(EXERCISE INPUTS Opens)
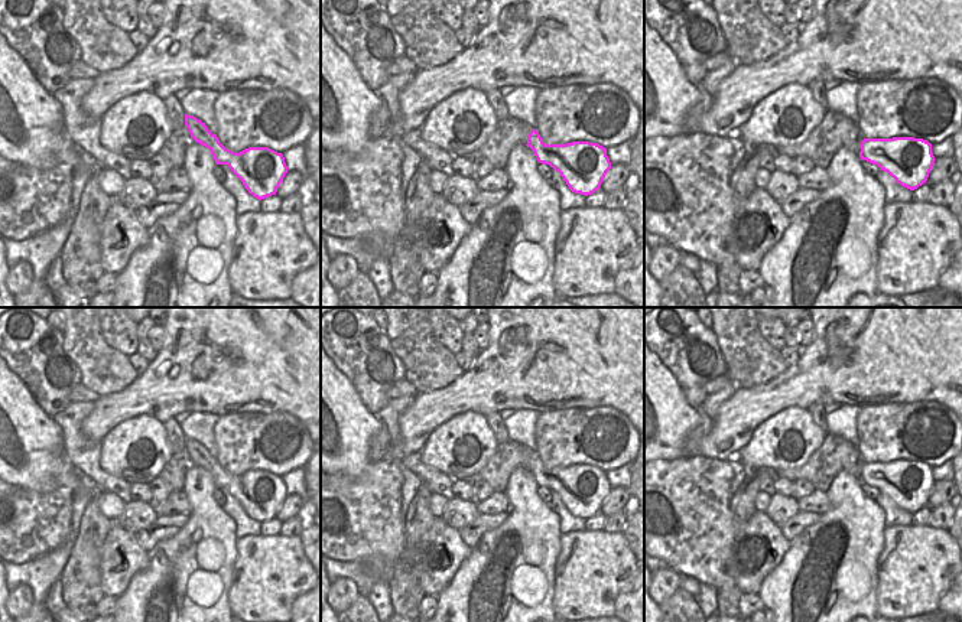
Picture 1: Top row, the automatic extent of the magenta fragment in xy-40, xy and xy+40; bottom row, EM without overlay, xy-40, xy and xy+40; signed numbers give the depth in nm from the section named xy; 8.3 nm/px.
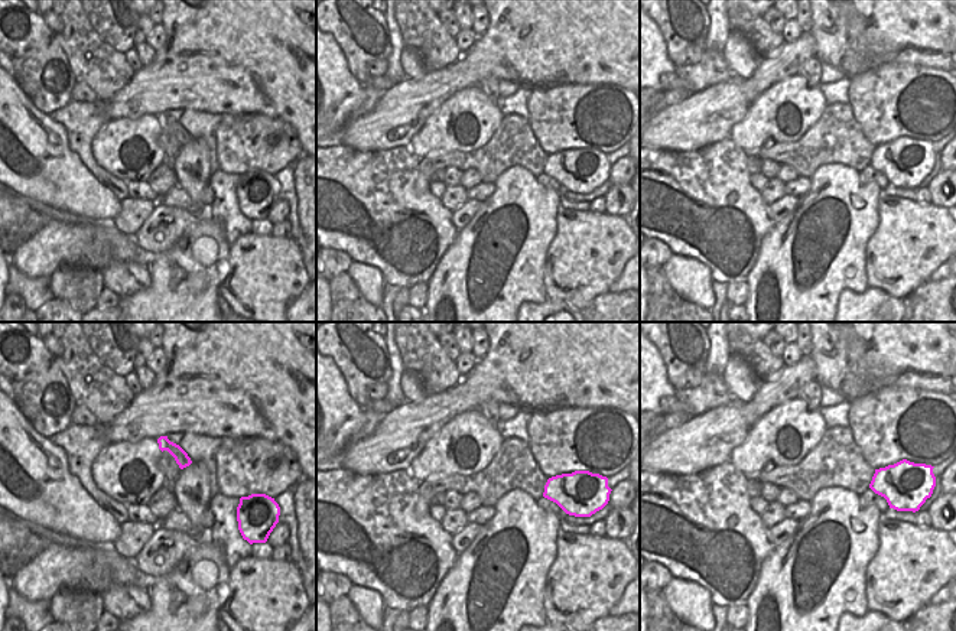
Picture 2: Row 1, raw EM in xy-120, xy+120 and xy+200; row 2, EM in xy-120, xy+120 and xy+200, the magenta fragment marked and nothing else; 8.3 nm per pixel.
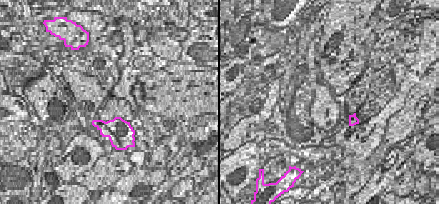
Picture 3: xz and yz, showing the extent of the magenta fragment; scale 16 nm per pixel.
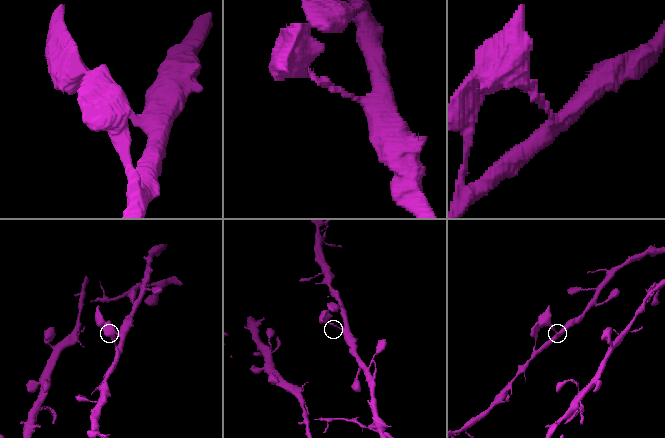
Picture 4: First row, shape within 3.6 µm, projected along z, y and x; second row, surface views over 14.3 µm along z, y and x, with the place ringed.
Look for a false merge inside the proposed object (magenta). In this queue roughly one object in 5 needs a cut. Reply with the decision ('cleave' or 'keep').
keep

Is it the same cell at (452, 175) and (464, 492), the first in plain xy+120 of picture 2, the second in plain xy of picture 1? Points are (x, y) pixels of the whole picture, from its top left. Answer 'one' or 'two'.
one

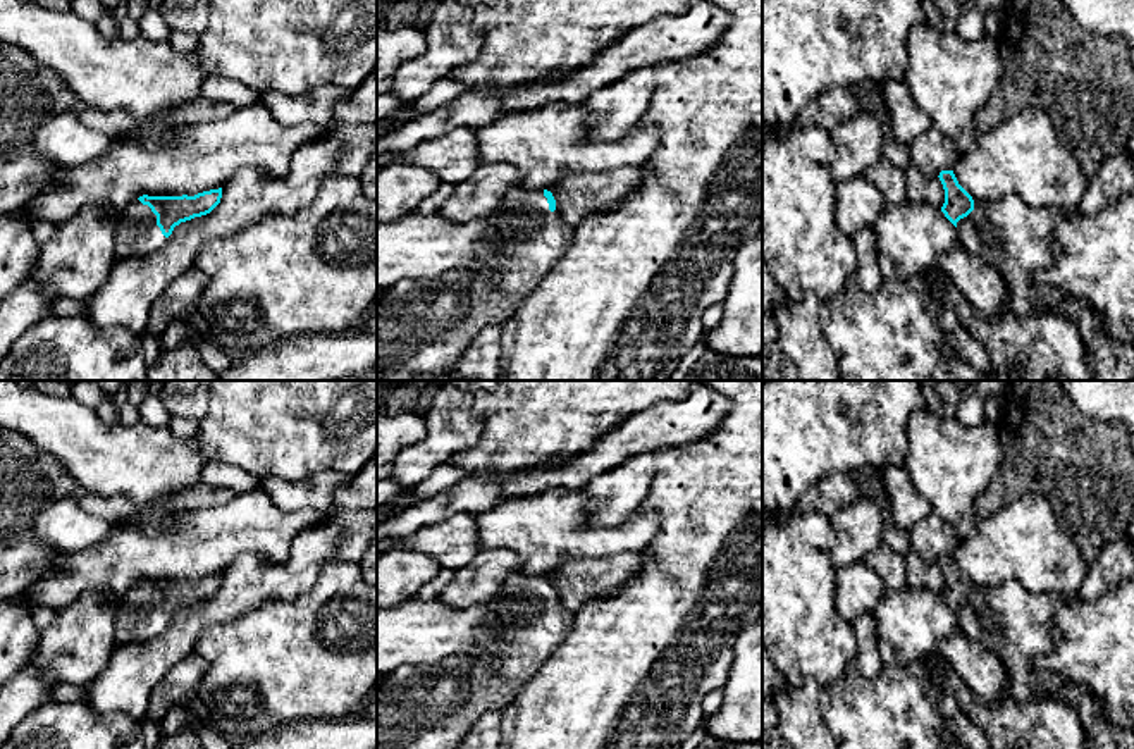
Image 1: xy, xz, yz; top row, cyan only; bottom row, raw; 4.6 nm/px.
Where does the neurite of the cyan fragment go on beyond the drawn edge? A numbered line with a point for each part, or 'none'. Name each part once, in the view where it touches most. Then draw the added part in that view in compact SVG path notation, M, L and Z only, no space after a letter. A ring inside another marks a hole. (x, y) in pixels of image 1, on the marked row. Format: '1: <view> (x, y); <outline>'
1: xy (138, 235); M134 200L122 212L119 220L115 232L115 260L151 255L162 248L165 239L151 208L139 200Z

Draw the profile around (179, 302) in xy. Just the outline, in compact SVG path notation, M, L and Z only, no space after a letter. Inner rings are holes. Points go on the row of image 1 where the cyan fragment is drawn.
M196 267L181 274L153 303L146 332L158 339L172 320L196 320L205 288L206 277Z

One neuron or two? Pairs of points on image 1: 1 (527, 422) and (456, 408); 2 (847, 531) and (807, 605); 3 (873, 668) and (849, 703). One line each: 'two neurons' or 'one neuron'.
1: two neurons
2: two neurons
3: two neurons

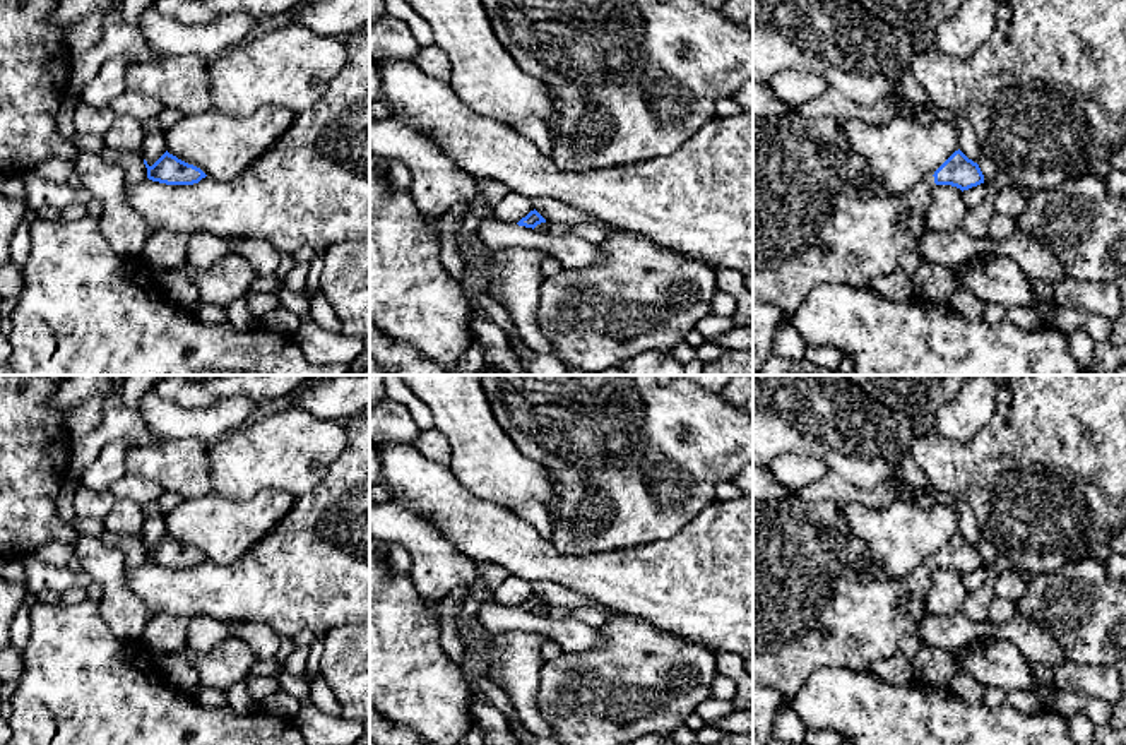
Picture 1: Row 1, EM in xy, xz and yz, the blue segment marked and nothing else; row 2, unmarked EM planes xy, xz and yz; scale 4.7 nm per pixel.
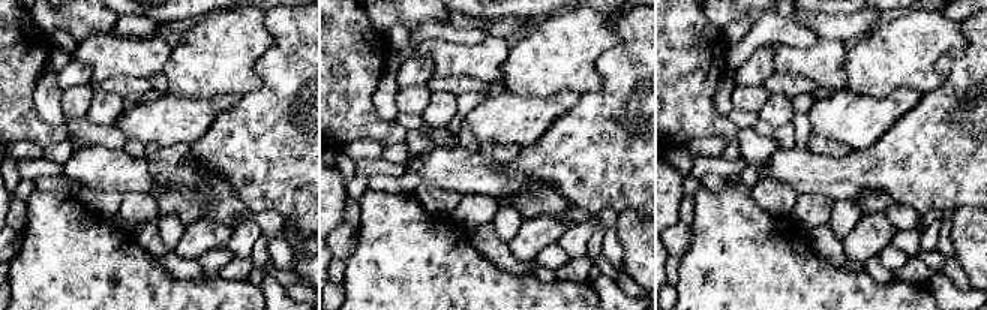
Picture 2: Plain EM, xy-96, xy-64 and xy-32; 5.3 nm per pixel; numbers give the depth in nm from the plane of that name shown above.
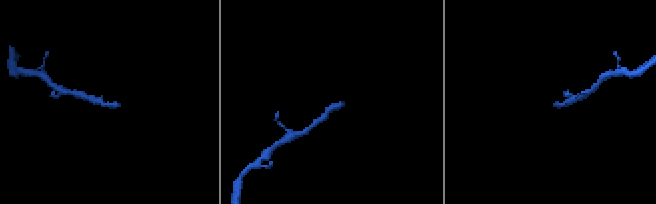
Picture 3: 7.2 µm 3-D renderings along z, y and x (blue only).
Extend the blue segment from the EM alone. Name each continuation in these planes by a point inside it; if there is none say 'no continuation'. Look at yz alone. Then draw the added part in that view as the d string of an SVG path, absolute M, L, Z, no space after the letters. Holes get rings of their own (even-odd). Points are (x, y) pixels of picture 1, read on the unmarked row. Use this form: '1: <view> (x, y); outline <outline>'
1: yz (811, 608); outline M794 497L753 502L753 688L772 687L787 706L821 668L864 671L895 656L904 637L917 637L919 623L927 615L924 601L934 560L922 562L905 577L861 574L857 563L868 560L869 551L862 539L850 534L844 507L839 502Z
(EXERCISE INPUTS Closes)
Text only, no pictures: please print exactly the lines above from the line with "Picture 1: Row" up to and including the line with "Picture 3: 7.2", and nothing else.

Picture 1: Row 1, EM in xy, xz and yz, the blue segment marked and nothing else; row 2, unmarked EM planes xy, xz and yz; scale 4.7 nm per pixel.
Picture 2: Plain EM, xy-96, xy-64 and xy-32; 5.3 nm per pixel; numbers give the depth in nm from the plane of that name shown above.
Picture 3: 7.2 µm 3-D renderings along z, y and x (blue only).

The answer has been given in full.